We have a client/server communication system over UDP setup in windows. The problem we are facing is that when the throughput grows, packets are getting dropped. We suspect that this is due to the UDP receive buffer which is continuously being polled causing the buffer to be blocked and dropping any incoming packets. Is it possible that reading this buffer will cause incoming packets to be dropped? If so, what are the options to correct this? The system is written in C. Please let me know if this is too vague and I can try to provide more info. Thanks!
The default socket buffer size in Windows sockets is 8k, or 8192 bytes. Use the setsockopt Windows function to increase the size of the buffer (refer to the SO_RCVBUF option).
But beyond that, increasing the size of your receive buffer will only delay the time until packets get dropped again if you are not reading the packets fast enough.

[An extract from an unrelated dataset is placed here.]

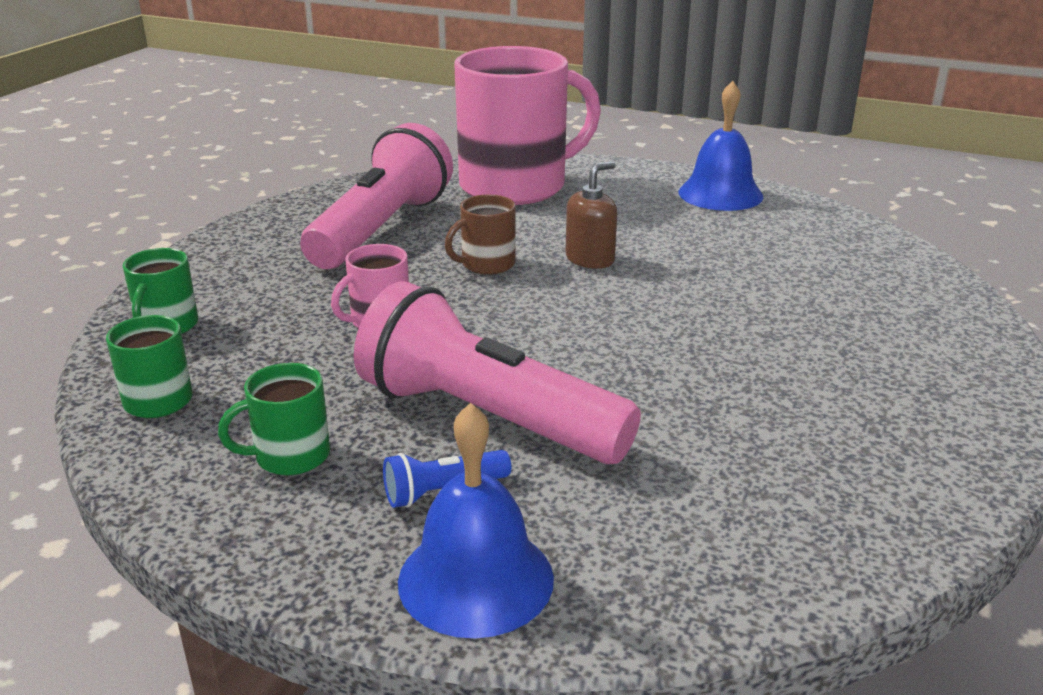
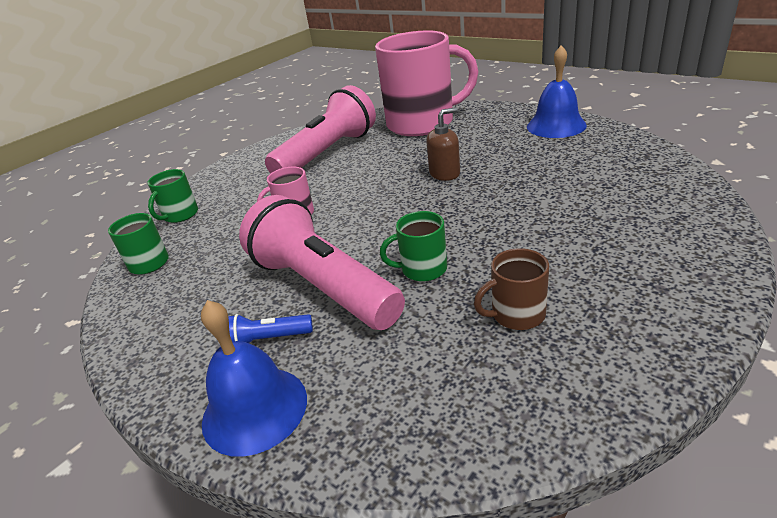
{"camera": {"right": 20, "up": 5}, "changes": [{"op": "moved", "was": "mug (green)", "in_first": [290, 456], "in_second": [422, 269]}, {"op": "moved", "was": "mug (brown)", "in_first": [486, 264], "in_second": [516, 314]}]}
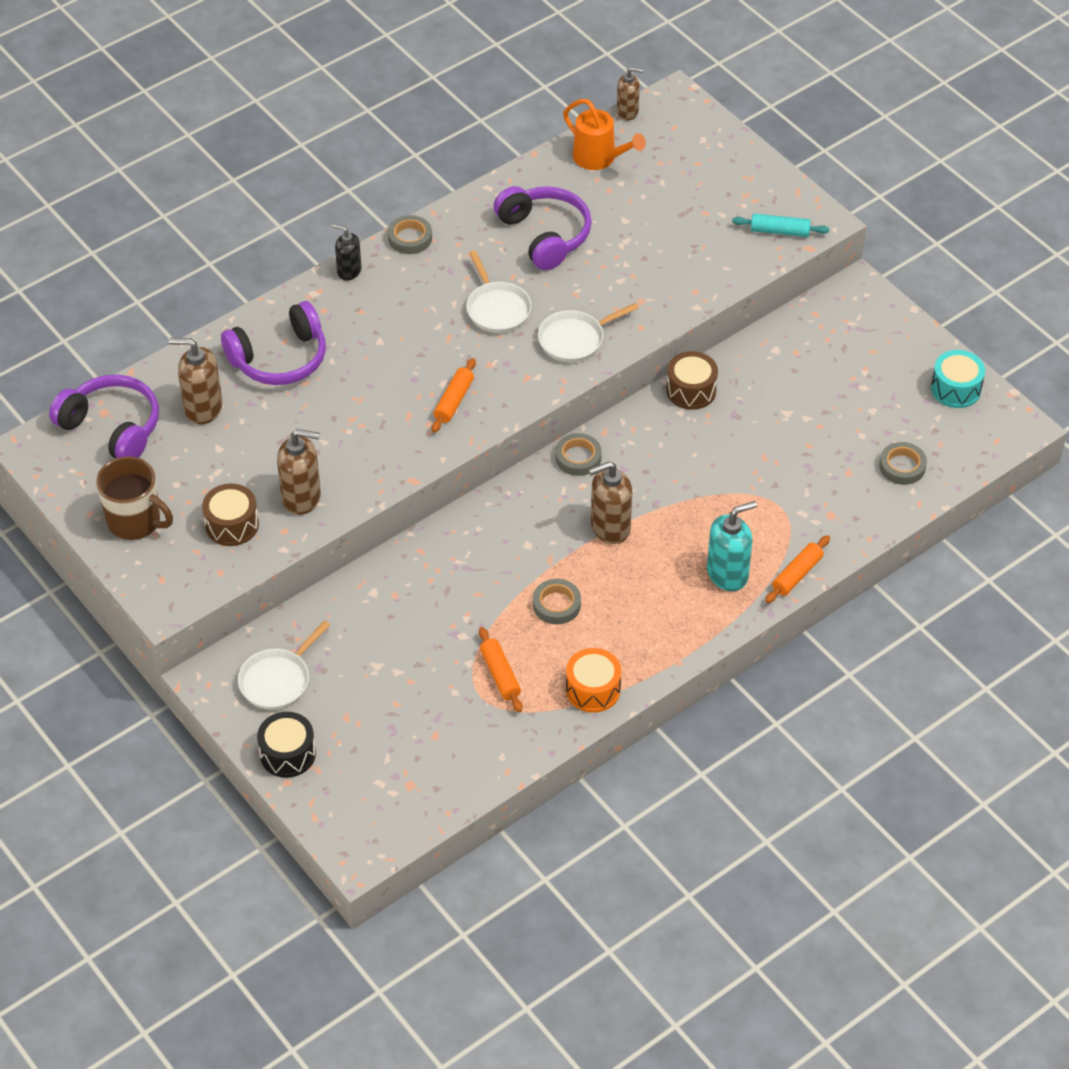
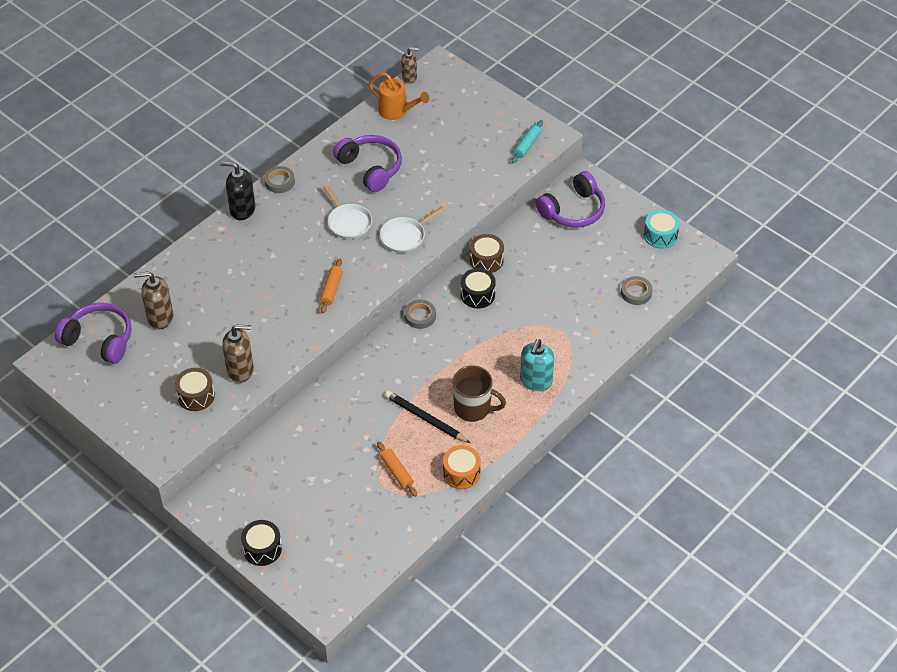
{"camera": {"right": -10, "up": 0}, "changes": [{"op": "resized", "was": "soap dispenser (black)", "in_first": [349, 271], "in_second": [242, 210], "ratio": 1.57}, {"op": "replaced", "was": "tape (grey)", "now": "pencil (black)", "in_first": [556, 604], "in_second": [425, 419]}, {"op": "moved", "was": "mug (brown)", "in_first": [135, 521], "in_second": [473, 408]}, {"op": "added", "now": "drum (black)", "in_second": [477, 295]}, {"op": "turned", "was": "rolling pin (turquoise)", "in_first": [780, 231], "in_second": [527, 145], "clockwise": -60}, {"op": "turned", "was": "soap dispenser (turquoise)", "in_first": [728, 574], "in_second": [535, 381], "clockwise": 150}, {"op": "moved", "was": "headphones (purple)", "in_first": [280, 358], "in_second": [573, 210]}, {"op": "removed", "was": "pan (white)", "in_first": [278, 680]}, {"op": "removed", "was": "soap dispenser (brown)", "in_first": [610, 527]}, {"op": "removed", "was": "rolling pin (orange)", "in_first": [796, 574]}]}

Typically, you want two threads for this kind of situation.
The first thread exists solely to service the socket. In other words, the thread's sole purpose is to read a packet from the socket, add it to some kind of properly-synchronized shared data structure, signal that a packet has been received, and then read the next packet.
The second thread exists to process the received packets. It sits idle until the first thread signals a packet has been received. It then pulls the packet from the properly-synchronized shared data structure and processes it. It then waits to be signaled again.
As a test, try short-circuiting the full processing of your packets and just write a message to the console (or a file) each time a packet has been received. If you can successfully do this without dropping packets, then breaking your functionality into a "receiving" thread and a "processing" thread will help.